练习题.
- A) 请根据关于贯流风扇气动噪声的文本回答以下问题,每题一行:
(i) 内流模拟中贯流风扇的三档转速分别是多少?
(ii) 实验所用静音室的本底噪声是多少?
(iii) 时域模拟中湍流采用的是什么模型?
- B) 请用两句话概括关于贯流风扇气动噪声的文本。
- C) 请从关于贯流风扇气动噪声的文本最后一句之后接着续写下一部分。

引用文本.
------------

本文针对空调室内机贯流风扇的气动流场及气动噪声展开研究。结合数值模拟及实验测量对样机在三档不同转速下的内流特征及噪声特性进行了模拟,实验及分析,总结了其内流特征,分析了气动噪声源产生的位置及机制,其气动噪声远场传播特点,最后给出了贯流风扇气动噪声的一个预测模型,并进行了验证。
内流场的研究是进行气动噪声研究的基础。本文首先采用CFD技术对贯流风扇模型内流进行了模拟。采用二维及三维计算模型,在定常及非定常条件下对贯流风扇运行于三档不同转速(800rpm,1000rpm,1200rpm)时的内流情况进行了详细的分析及总结。这为进行气动噪声模拟及噪声模型的提出奠定了基础。
结合CFD计算结果,对贯流风扇气动噪声产生机理进行了分析。采用Lighthill声学类比方法,线性欧拉方程中声源项分析,Lilly方程中声源项分析,Powell涡声方程中的声源项分析对其气动噪声源进行了定位及源特征总结。在频率域内采用“两步法”对噪声传播进行了数值模拟。模拟分别基于Ffowcs Williams-Hawkings方程积分求解方法及有限元模拟方法进行。比较了不同转速条件下的频谱特征,声压指向性,声压云图分布等,特别分析了基于有限元波动方程解法结合Lighthill声源项模拟了蜗壳的存在对噪声传播的影响。
在时域内分别采用“两步法”及计算气动声学方法对气动噪声的产生及传播进行了数值模拟。基于CE/SE算法发展了计算流体力学及计算气动声学软件CFDCA。针对贯流风扇气动噪声传播特性,采用基于非结构网格的CE/SE算法对其气动流场进行数值模拟,并模拟了气动噪声的传播。湍流模拟采用大涡模型,搭接式滑移网格模型处理动静干涉。噪声传播采用完全欧拉方程作为控制方程,远场采用无反射边界条件。通过该软件对贯流风扇的模拟结果分析,总结了其时域模拟的特点。
为了验证数值模拟的正确性,采用实验的手段研究了贯流风扇的气动噪声源特性。实验在本底噪声为19dB(A)的静音室中进行,采用高精度,高频响的声压传感器分别测量了室内机进口,蜗舌壁面,近叶轮出口,远场等位置的声压波动。对得到的原始压力脉动数据进行了快速傅里叶变换,基于FFT变换的联合时频分析,基于连续小波变换的联合时频分析。分别在时间域和频率域进行了不同测量点及不同运转条件下的对比分析。采用性能实验台测量了贯流风扇的外特性,并将流动及噪声数据与数值模拟结果进行了比较,检验并评判了数值模拟结果的准确性。

------------

[轮廓记录]

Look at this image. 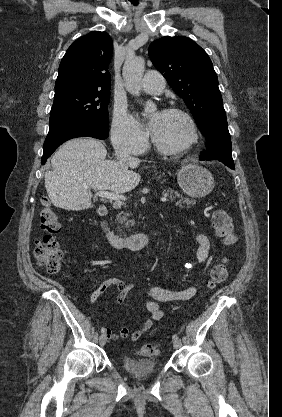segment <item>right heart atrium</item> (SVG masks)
Masks as SVG:
<instances>
[{
	"mask_svg": "<svg viewBox=\"0 0 282 417\" xmlns=\"http://www.w3.org/2000/svg\"><path fill=\"white\" fill-rule=\"evenodd\" d=\"M149 134L123 107H116L111 125V141L115 150L127 155L143 153Z\"/></svg>",
	"mask_w": 282,
	"mask_h": 417,
	"instance_id": "right-heart-atrium-1",
	"label": "right heart atrium"
}]
</instances>
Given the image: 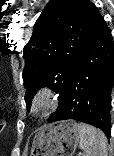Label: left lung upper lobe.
Returning <instances> with one entry per match:
<instances>
[{
    "label": "left lung upper lobe",
    "instance_id": "1",
    "mask_svg": "<svg viewBox=\"0 0 114 156\" xmlns=\"http://www.w3.org/2000/svg\"><path fill=\"white\" fill-rule=\"evenodd\" d=\"M98 15V9L89 0L49 1L34 25L31 40L24 47L22 76L28 107L35 93L48 86L60 94L59 110L78 57Z\"/></svg>",
    "mask_w": 114,
    "mask_h": 156
}]
</instances>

------------

参考答案.
- A)
(i) 800rpm、1000rpm、1200rpm。
(ii) 19dB(A)。
(iii) 大涡模型。

- B) 该研究结合数值模拟与实验测量,研究了空调室内机贯流风扇在三档转速下的内流特征和气动噪声特性,分析了噪声源的位置、机制及远场传播特点,并给出和验证了一个噪声预测模型。研究先用CFD技术模拟内流,再在频率域和时域分别对噪声的产生与传播进行数值模拟,最后在静音室中测量多个位置的声压波动,并与模拟结果比较,检验了模拟的准确性。

- C)
基于贯流风扇内流场特点,本文提出了两级通流的模式来描述其内流特点;基于贯流风扇内流及气动噪声特点,参考离心风扇及轴流风扇气动噪声模型,根据已有的结论,本文提出了一种贯流风机气动噪声模型。模型采用本文实验结果进行参数确定,为了验证模型的适用性,本文对文献[165,166]中的实验风扇采用本文提出的模型进行了计算并与实验结果进行了比较,表明了本文模型的正确性。
The aeroacoustic noise reduction of an indoor unit in an air-conditioner has become an important issue and caused more attention at the present time.
The purpose of this dissertation is to research the aerodynamic characteristics and aeroacoustics of an indoor unit in an air-conditioner, especially the cross-flow fans. For this purpose, both CFD simulation and experimental investigation are performed on the prototype fan under three different rotational speeds. The flow characteristics are summerized and the analysis of aerodynamic noise includes location of the source and mechanism of source generated and the characteristics of noise propagation. Finally a model for cross-flow fan aerodynamic noise prediction is put forward and verified eventually.
The CFD technology is empoyed to simulate the internal aerodynamic flow in a cross-flow fan model. Both two-dimensional and three-dimensional calculation model are used under steady and unsteady condition at three different rotational speeds (800rpm, 1000rpm, 1200rpm). A detailed analysis and summary to the internal flow field are carried out.Such work lays the foundation of aerodynamic noise simulation and noise model.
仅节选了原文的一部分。